For those organizations operating without a Right to Audit clause or a weak clause in their agency agreements, marketing suppliers can outright refuse to cooperate or significantly limit the scope of a proposed audit. In some cases, the missing clause could turn what would have been a relatively quick and cost-saving process into a long and difficult effort.
More often than not, however, even without a written contract right, most marketing suppliers will allow an audit, especially if the advertiser is or was a major client. An agency that refuses an audit request knows that it could be portrayed as having something to hide. Sometimes circumventing your current agency contact and appealing to a superior may result in a positive outcome, since senior management may be unaware of all the reasons for the initial contact’s refusal. Moreover, certain marketing suppliers may embrace the audit as an opportunity to voice concerns if it thinks it is being unfairly treated, wants to discuss process change, or is seeking additional business from the advertiser.

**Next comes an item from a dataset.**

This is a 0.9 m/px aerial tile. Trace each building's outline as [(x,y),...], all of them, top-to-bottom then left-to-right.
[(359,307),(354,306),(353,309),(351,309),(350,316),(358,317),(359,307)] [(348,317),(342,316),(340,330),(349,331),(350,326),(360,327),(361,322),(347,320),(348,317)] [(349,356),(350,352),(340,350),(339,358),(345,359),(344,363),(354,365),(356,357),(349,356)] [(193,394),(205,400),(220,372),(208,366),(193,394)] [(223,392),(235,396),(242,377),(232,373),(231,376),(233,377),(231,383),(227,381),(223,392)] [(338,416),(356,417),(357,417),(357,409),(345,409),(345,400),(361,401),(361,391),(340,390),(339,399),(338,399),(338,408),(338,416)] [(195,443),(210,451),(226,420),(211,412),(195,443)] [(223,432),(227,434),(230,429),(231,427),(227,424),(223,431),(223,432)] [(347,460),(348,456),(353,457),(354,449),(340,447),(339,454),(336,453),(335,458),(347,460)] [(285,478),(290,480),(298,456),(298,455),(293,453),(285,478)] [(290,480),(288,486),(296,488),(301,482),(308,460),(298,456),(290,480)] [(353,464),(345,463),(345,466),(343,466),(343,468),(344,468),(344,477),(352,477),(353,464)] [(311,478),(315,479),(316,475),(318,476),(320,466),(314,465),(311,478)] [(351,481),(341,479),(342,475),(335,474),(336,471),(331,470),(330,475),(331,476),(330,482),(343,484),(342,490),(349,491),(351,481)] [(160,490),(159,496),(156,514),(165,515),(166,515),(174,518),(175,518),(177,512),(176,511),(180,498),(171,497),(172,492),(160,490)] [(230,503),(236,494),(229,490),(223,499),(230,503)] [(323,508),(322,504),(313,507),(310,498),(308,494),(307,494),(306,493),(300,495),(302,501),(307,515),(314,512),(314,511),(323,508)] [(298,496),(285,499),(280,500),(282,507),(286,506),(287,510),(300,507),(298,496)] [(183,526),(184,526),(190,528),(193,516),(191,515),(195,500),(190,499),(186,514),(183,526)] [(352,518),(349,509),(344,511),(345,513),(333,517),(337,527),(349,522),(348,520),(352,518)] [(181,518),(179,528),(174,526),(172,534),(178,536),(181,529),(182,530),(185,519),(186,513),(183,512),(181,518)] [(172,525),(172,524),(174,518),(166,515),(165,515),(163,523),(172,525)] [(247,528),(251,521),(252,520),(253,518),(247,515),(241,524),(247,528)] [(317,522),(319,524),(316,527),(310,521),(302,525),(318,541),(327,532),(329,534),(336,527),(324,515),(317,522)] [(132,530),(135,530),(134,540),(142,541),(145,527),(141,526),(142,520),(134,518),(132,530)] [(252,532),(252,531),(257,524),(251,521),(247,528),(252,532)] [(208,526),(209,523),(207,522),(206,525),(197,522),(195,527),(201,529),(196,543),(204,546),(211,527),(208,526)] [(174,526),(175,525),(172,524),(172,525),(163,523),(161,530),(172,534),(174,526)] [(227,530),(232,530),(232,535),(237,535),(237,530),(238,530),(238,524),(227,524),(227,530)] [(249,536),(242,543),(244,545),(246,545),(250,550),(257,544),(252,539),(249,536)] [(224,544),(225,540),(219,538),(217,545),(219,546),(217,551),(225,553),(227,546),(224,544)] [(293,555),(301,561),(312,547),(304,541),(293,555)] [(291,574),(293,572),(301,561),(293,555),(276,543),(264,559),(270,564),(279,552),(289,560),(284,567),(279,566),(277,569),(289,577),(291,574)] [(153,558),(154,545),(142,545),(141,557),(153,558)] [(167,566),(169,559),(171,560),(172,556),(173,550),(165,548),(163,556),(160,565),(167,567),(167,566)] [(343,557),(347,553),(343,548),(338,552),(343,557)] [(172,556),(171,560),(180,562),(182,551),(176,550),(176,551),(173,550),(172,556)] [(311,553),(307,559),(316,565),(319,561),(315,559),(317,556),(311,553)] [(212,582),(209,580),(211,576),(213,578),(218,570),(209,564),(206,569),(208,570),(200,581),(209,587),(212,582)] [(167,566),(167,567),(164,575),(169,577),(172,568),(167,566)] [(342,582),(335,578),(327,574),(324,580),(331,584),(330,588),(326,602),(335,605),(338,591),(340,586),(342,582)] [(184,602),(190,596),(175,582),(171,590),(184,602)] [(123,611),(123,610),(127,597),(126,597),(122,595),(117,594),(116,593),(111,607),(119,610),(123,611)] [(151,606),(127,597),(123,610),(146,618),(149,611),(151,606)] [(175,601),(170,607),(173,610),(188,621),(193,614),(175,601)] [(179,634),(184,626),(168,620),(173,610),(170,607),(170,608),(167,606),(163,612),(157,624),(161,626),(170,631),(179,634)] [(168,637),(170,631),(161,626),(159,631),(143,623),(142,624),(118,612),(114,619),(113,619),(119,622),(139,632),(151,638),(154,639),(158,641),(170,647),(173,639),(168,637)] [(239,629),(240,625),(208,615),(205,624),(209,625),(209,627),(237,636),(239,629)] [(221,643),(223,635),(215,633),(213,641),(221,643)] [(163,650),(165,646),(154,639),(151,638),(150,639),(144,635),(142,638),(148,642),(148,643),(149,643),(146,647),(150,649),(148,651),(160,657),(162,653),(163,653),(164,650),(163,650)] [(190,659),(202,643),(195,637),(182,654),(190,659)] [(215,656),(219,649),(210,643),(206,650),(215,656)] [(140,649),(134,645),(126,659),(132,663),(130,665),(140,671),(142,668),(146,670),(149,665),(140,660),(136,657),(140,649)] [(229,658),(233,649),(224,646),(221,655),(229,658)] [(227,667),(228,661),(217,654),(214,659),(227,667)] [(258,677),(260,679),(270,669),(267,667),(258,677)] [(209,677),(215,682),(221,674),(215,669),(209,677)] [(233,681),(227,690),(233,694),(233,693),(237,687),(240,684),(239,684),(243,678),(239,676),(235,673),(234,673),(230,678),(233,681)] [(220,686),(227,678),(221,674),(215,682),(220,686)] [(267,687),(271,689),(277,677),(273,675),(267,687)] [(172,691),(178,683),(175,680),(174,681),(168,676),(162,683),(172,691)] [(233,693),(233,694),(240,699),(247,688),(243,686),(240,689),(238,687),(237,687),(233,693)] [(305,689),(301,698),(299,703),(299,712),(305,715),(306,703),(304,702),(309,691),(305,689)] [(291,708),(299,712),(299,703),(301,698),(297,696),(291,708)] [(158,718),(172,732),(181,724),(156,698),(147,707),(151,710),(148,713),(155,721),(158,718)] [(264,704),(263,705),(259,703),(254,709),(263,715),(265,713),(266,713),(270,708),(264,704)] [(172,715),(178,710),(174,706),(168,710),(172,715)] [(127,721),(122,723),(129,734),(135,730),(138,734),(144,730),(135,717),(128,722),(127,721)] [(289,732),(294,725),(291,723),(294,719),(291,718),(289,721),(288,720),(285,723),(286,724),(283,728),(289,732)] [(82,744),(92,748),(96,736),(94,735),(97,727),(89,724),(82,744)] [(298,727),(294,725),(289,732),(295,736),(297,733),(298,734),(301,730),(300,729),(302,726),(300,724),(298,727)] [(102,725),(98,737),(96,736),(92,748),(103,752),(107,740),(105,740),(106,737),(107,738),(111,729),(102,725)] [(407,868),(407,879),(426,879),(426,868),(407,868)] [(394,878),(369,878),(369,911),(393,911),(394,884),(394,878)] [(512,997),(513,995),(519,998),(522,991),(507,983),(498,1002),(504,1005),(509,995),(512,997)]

To obtain a right to audit, options include, in order of preference: (1) amending the current Client-Agency Agreement to add a right to audit clause; (2) adding a right to audit clause within an ancillary document such as a Statement of Work (SOW) and or an annual amendment to the master Client-Agency Agreement; (3) creating a new document signed by both parties creating a right audit and adding it to the vendor master file; or (4) the least desirable option, filing a civil lawsuit and subpoenaing the documents needed to conduct an audit. When adding a new contract right, it is also important to ensure the audit clause is well-written, clear, and comprehensive.
Most importantly, once the right to audit clause is in place, the advertiser must exercise its right to detect and deter abusive or wasteful practices and potentially recover appropriate funds. This can include performing regularly scheduled limited audits for some accounts, conducting comprehensive examinations on an annual or bi-annual basis, or performing exit audits after an agency relationship has been terminated. Often overlooked, as well as extremely effective, are post-audit monitoring programs with metrics specifically tailored to each relationship that can be objectively measured. Results can be shared and act as a self-policing mechanism to maintain improved performance. These performance metrics can also be integrated into client-agency evaluations.
Right to audit clauses are a necessity in today’s business environment. Determining a schedule, methodology, and defined approach that encompasses all members of an organization’s marketing vendor network provides assurance to management that it has adequate rights to oversee its advertising dollars and can identify and take advantage of opportunities for efficiencies through improved oversight.